AH438-Final Exam - O'Keeffe-From Faraway Nearby

Artist: O'Keeffe, Georgia
Title of Work: From the Faraway Nearby
Date of Work: 1937
Nationality: American
Context: Biomorphic Abstraction with surreal overtones
Movement: American Abstraction
Medium: Oil
Subject: animal skull set in the southwest desert. O'Keeffe never felt these pictures of skulls were about death; she claimed such bones looked very lively to her. O'Keeffe clearly liked the complexity of shape she found in these skull bones. The strange, hypnotic clarity of the scene coupled with the mysterious shift in scale suggested by the picture's title go beyond the material world to suggest a more metaphysical reality that borders on the surreal.

Style: "I look at nature and I see shapes." Her shapes unfold in a biomorphic way, with a curving, animated contour that may be hard-edged in its clarity of vision, but not geometric in form. Her biomorphic forms are more metamorphic, suggesting growth and regeneration, as well as body forms.

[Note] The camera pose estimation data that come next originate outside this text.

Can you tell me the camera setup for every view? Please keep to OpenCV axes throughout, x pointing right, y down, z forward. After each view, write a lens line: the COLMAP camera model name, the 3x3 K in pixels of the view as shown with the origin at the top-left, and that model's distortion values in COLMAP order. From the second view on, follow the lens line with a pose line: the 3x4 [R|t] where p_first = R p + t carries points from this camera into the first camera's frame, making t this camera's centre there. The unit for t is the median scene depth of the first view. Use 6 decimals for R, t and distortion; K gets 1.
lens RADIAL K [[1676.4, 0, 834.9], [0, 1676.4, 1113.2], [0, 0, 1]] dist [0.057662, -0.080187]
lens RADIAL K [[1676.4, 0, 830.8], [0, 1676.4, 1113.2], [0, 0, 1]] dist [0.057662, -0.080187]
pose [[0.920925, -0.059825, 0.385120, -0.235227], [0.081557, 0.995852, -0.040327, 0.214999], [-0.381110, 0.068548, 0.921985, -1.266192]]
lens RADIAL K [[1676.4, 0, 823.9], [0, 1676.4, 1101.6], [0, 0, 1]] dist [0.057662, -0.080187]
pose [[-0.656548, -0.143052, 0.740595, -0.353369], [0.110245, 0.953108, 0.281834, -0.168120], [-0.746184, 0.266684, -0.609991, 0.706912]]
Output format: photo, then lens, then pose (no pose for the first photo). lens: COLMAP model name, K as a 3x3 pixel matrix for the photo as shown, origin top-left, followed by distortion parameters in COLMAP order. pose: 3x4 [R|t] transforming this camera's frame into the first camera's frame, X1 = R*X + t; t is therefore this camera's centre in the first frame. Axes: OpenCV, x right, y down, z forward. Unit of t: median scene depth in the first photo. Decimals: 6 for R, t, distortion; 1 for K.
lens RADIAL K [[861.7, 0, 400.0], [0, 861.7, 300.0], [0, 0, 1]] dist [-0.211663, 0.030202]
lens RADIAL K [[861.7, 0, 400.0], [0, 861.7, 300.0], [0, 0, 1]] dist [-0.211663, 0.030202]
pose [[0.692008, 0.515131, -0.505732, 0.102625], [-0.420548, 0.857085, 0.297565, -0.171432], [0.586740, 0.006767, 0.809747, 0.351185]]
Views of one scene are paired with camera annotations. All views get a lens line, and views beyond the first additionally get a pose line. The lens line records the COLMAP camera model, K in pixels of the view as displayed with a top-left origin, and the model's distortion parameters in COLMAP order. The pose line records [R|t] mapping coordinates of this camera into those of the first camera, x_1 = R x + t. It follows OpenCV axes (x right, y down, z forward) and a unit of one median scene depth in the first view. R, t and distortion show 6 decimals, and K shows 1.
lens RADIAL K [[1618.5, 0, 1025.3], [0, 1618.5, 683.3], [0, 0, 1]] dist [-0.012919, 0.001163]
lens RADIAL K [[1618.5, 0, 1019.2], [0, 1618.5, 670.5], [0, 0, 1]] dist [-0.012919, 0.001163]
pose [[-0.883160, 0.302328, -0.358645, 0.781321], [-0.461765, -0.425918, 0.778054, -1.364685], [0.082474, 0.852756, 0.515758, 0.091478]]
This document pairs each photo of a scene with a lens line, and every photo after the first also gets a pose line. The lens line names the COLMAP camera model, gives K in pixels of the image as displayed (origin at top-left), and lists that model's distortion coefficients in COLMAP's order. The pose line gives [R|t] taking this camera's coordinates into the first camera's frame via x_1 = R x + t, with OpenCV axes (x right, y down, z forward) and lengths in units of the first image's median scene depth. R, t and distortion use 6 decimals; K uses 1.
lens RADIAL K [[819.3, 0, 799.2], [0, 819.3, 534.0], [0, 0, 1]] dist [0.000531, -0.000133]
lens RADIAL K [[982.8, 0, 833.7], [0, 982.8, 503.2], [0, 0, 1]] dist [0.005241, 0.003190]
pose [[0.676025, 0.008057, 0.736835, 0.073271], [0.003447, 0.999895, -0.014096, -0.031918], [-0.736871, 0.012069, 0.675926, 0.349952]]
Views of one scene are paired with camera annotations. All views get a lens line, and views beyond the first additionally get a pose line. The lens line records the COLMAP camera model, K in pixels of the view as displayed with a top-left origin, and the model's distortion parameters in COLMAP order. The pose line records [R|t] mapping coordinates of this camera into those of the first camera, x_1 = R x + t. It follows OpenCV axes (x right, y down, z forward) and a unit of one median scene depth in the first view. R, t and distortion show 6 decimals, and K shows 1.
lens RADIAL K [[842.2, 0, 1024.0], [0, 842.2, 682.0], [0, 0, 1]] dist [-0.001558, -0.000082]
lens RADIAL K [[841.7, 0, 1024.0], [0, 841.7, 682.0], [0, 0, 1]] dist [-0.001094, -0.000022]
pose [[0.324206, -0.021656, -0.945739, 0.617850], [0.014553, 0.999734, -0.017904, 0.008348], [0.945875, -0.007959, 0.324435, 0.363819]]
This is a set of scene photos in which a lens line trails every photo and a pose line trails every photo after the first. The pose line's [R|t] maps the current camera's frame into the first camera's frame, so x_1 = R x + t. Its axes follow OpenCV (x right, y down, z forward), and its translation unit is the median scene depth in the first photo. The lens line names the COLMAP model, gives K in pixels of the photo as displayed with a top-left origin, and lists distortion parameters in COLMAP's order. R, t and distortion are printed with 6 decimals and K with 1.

O'Keeffe's work is at once both representational and abstract; in these later southwest scenes of the animal skulls, her painting also pushes toward the surreal.

Context: O'Keeffe is arguably the first American to develop an abstracting style that was not directly derived from European models. She gives us a home-grown abstraction that comes from a close observation of nature rather than from fantasy, though these later southwest images take on a surrealist overtone. What she paints is a world that did not exist before she painted it; in other words, she paints a personal vision more than a thing or object. And in the process she reveals new edges of vision. Like Mondrian, her image is not an illusionistic image of surface appearances, but an abstracted vision of the mystical inner construction of nature. Her abstract vision is less concerned with universals, though, and more engaged with the personal and unique moments of nature. For her nature is seen as abstract shapes and "felt" as interiorized body experiences (the "inner haptic").